By Somnath Mukherjee
Another Union Budget, another round of recriminations on "inadequate" allocations to Defence. Had it not been for the criticality of the subject, deja vu and ennui would have been the dominant emotion. Unfortunately, the issue is important, and the narrative is dominated by largely uninformed hypotheses. As a result, putative solutions are often quite way off the mark.
First things first, on the key assumptions — do we spend too little on defence? The correct answer is — we don't know. Sans a comprehensive national defence policy in place, that lays down key national security objectives and building blocks required to achieving them, any number is a shot in the dark.
We do have the annual report of the ministry of defence, as well as various perspective plan documents brought out by individual service arms. More often than not though, they represent wish-lists rather than actionable plans. As a result, it is tough to really ascertain how much is enough.

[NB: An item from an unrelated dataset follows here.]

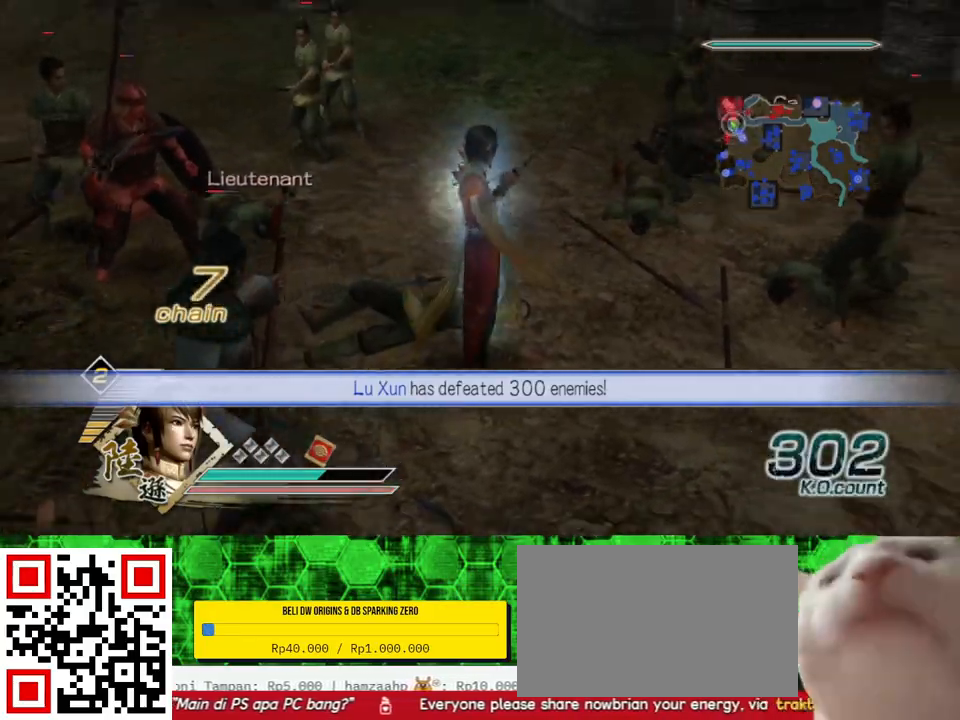
{"buttons": ["X"], "left_stick": "up", "right_stick": "center", "events": [[367, "X", "down"], [367, "left_stick", "up"], [400, "X", "up"], [433, "X", "down"], [467, "X", "up"], [500, "X", "down"]]}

So we take the next-best approach, of relative comparisons. Is India underfunding defence, compared to other countries? Do we really spend, as is breathlessly claimed all the time, "only 1.6 per cent of GDP" on defence? The simple answer to both is — not at all. To start with, our defence expenditure is not 1.6 per cent of GDP, it is around 2.2 per cent of GDP. It has never fallen below the 2 per cent benchmark. Further, at 2.2 per cent, we are not an outlier compared to the rest of the world. On the contrary, this is quite on par with the rest of the world on defence spending.
As can be seen, India spends more than China on defence (as percentage of GDP), and on par with South Korea and Turkey — both of whom face challenging security scenarios. Further, India spends around 16-17 per cent of the total central budget on defence, a fiscal stretch that is higher than many countries. It is on par with the United States, but unlike India, US defence expenditure provides large numbers of jobs locally – hence it is economically accretive.
For India, the toss-up between guns and butter is truly reflective, as we import most of our guns, and hence get little economic benefit out of it. In a somewhat sorry representation of priorities, defence happens to be the largest expenditure line in the Union Budget, after debt servicing. Ergo, the charge of spending too, less stands on tenuous legs.
So what accounts for the perception gap? It is, unfortunately, the mainstreaming of wrong data — repeated ad nauseam. As the old chestnut goes – Garbage In, Garbage Out. The widely quoted "1.6 per cent of GDP" number excludes defence pensions, which, in the last five years, has been the fastest-growing line in the defence budget. Thanks to the government implementing One Rank One Pension (OROP), the growth rate has been further hastened. While total defence expenditure has broadly kept pace with growth in national income, a steep J-curve in defence pensions has drawn resources away from capital expenditure.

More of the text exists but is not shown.